Did you know that moving a hand-held fan – or abanico as they are called here in Spain – actually helps to increase airflow and therefore the evaporation of sweat on the skin? They were also even used to smash insects during the summer months in some parts of the world! This subtle tool, however, is not unique just to Spain. According to news publication ABC, we can see traces of traditional fan use in Egypt, Babylonia Persia, Greece, and even Rome. It was the Portuguese who finally brought the foldable fan to Europe, following trade with the Orient. The foldable fan as we know it today was invented in Japan, where it is said that a worker named Tamba was inspired by bats’ wings to create the design. The fan was used in Japanese Kabuki theatre, where we see the first movements that were meant to be signals.
During the Renaissance, in the 16th and 17th century, fans became widely popular in Europe.
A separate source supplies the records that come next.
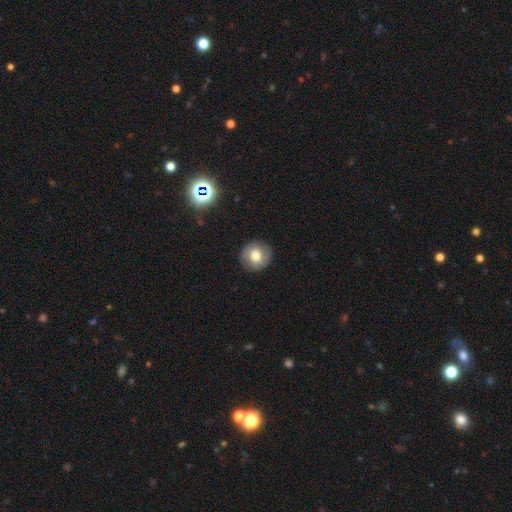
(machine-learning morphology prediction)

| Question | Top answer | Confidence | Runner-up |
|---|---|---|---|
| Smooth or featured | smooth | 68% | featured or disk (22%) |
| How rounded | round | 91% | in between (8%) |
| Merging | none | 88% | minor disturbance (9%) |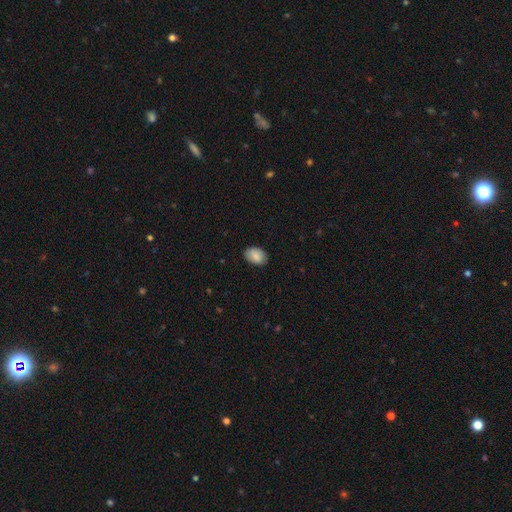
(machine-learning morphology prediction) This is clearly a smooth galaxy (86%). How rounded: clearly in between (84%). Merging: clearly none (84%).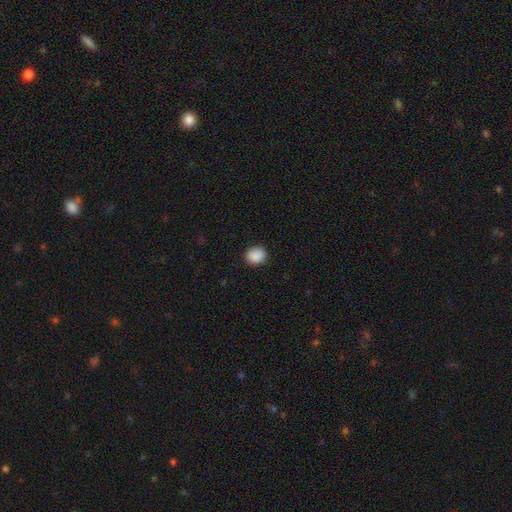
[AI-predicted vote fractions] Overall: smooth (89%). How rounded: round (70%). Merging: none (88%).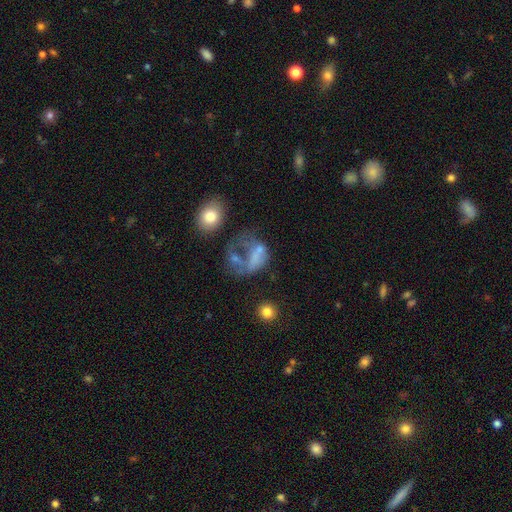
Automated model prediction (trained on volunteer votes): Smooth or featured: smooth — 46% (featured or disk — 37%)
Merging: major disturbance — 44% (merger — 22%)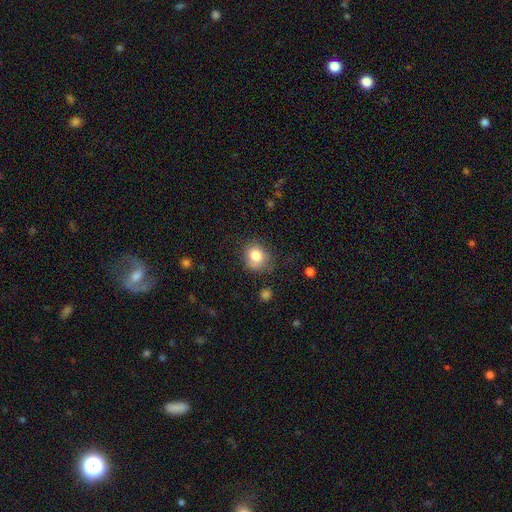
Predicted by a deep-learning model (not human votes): Smooth or featured?
  - smooth: 83% *
  - star or artifact: 10%
  - featured or disk: 8%
How rounded?
  - round: 69% *
  - in between: 31%
  - cigar-shaped: 1%
Merging?
  - none: 67% *
  - minor disturbance: 23%
  - major disturbance: 7%
  - merger: 3%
Queen Elizabeth the first of England famously told her maids in waiting that “a queen can accept only one gift: a fan.” Anything else was unacceptable.
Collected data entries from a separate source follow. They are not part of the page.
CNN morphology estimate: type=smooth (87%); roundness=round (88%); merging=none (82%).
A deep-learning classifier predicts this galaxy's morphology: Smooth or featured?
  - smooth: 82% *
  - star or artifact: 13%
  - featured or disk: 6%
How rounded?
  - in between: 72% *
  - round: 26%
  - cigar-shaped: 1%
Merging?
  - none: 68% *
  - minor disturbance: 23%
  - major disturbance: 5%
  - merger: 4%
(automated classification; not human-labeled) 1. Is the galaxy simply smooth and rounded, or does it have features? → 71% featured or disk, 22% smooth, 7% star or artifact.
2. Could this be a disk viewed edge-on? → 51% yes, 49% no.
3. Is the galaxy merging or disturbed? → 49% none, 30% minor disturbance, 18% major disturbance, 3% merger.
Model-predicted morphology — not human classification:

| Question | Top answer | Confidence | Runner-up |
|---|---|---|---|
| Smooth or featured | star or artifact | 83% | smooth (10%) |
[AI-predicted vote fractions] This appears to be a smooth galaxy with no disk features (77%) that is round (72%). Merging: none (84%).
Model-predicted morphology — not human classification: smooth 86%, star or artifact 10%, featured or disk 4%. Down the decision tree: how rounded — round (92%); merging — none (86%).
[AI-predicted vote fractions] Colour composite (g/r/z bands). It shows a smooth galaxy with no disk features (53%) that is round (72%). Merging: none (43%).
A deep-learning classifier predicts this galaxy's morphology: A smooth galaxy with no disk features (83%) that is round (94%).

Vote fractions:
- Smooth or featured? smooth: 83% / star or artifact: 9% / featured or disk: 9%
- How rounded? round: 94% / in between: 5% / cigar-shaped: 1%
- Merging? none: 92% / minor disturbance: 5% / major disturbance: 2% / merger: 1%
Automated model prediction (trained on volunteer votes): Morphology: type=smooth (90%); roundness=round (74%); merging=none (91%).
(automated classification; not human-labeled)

The fan in Spain dates back to the 14th century, where it is cited in Pedro IV of Aragon’s chronicles, but it was not until the 17th century when artisan Eugenio Prost became the country’s most widely renowned fan producer. The fans were made with different colors and designs, various materials, sizes and for all uses: weddings, funerals, home use, or pocket-sized (more commonly used for men).
The use of the fan is still prevalent today, thank goodness, so we can enjoy a cool breeze no matter where we are. Its movements, position, and placement are still used as a kind of language today, as well. Ladies throughout the 19th and 20th centuries used fans to communicate in secret: to declare love, for example, as females were not permitted to speak their minds until well into the 1970s. Here are some of the more well-known gestures:
To fan quickly: intense romantic interest
To fan slowly: already married, or uninterested
To close slowly: this would mean a “yes”; opening and closing quickly meant the woman was either engaged or had a boyfriend, so the suitor had better be careful!
To close quickly: a clear “no”
From these, some of the “fan language” gets even more scandalous! For example, to open the fan halfway on one’s lips means, “you can kiss me,” while covering one’s eyes with the fan open means, “I love you.” Covering one’s face on the other hand means, “be careful, we’re being watched.”
The seductive language of the beautiful and traditional Spanish abanico is just one of many secret languages invented over time to communicate in the open without necessarily being overt. While the fan in Spain may be seen from the outside as an antiquated artifact with no contemporary use, a visit to the peninsula will prove otherwise. The fan is still a major part of the culture – both for practical reasons, and as a subtle method of communication, especially among those in love! We love to explore the creative ways humans communicate, and the fan is just one of many that we will continue to share with you over the coming weeks and months. Stay cool this summer!